Университет находился в десяти минутах ходьбы от нашего дома. Основан в девятнадцатом веке, как и моя альма матер в Томске. Дорога вела через уютный кампус, уставленный факультетскими коробками из розового кирпича, пальметто и соснами у дорожек, посыпанных оранжевым щебнем. Ближе к железной дороге начиналась необжитая территория, где можно было встретить кого угодно, кроме студентов. Бесхозные сараи с тяжелыми навесными замками, пустые собачьи будки, остатки детской площадки в виде доски-качели teeter-totter. Исчезающая цивилизация. За рельсами начиналась парковка гостиницы, в которой я собирался сегодня переночевать. После отъезда Ксении Иосифовны из Каролины я всегда останавливался в этом отеле. Окнами он смотрел на дом, где я провел первые месяцы жизни в США.

В тот день я спустился по Грин-стрит до Дивайн и сел на улице у кабачка «Безмозглые» выпить пива. Я заказал «Буш» в большом пластиковом стакане и погрузился в чтение. Многие образы казались мне непонятными и вычурными, но я понял, что Дилан Томас пишет о природе. Ястребы, цапли, стихии, уходящая юность, умирающий бог. Ко мне подсели трое худощавых ребят в майках-алкашках без рукавов. Один, с испанской бородкой и засаленной бейсболкой на голове, неожиданно предложил:

– Проверяй по тексту. – Он встал и приосанился. – «Do not go gentle into that good night, / Old age should burn and rave at close of day; / Rage, rage against the dying of the light!»

Я открыл страницу, изрисованную сердечками, пробитыми стрелами и кучерявыми цветами.

– Правильно, – сказал я. – Только на Юге можно встретить библиофила в пивной.

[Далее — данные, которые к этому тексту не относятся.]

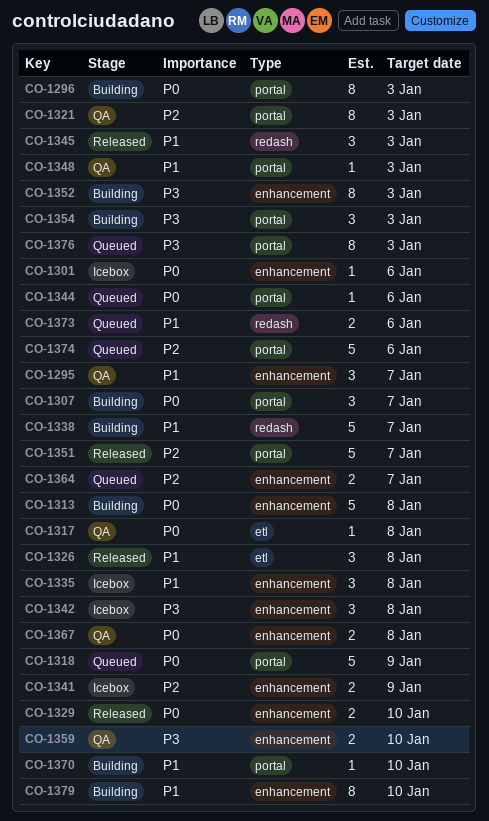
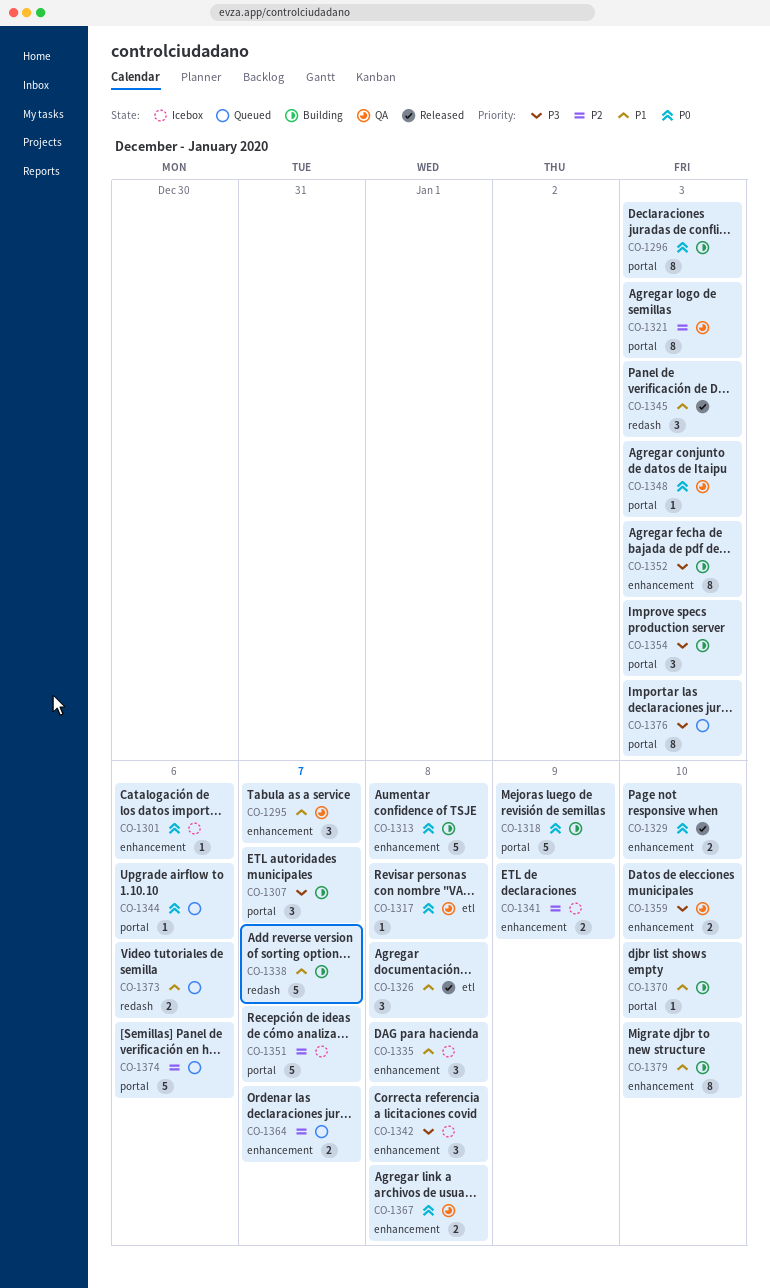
CO-1307, priority: P0 -> P3
CO-1318, status: Queued -> Building
CO-1348, priority: P1 -> P0
CO-1351, status: Released -> Icebox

Чуваки рассмеялись. Оказалось, что любитель поэзии – местный, остальные – мексиканцы. Ребята были правильными чуваками, я чувствовал себя своим в их компании.

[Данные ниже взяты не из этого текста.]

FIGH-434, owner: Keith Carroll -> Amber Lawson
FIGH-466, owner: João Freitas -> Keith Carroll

– А еще что-нибудь помнишь? – спросил я.

– «Though wise men at their end know dark is right, / Because their words had forked no lightning they / Do not go gentle into that good night», – с выражением произнес он и снова засмеялся.

17

Марри Гелл-Ман (1929–2019) – американский физик-теоретик, известный своими работами по физике элементарных частиц. Лауреат Нобелевской премии по физике (1969) «за открытия, связанные с классификацией элементарных частиц и их взаимодействий».

18

…книгу Дилана Томаса In Country Sleep… – IN COUNTRY SLEEP. And Other Poems. By Dylan Thomas. 34 pp. Norfolk, Co

19

Хулио Кортасар – аргентинский прозаик и поэт, живший и работавший преимущественно в Париже. Представитель «магического реализма». К рассказу «Преследователь» памяти Чарли Паркера у Кортасара два эпиграфа: «Будь верен до смерти…» (Апокалипсис, 2:10) и «О, make me a mask» (Дилан Томас).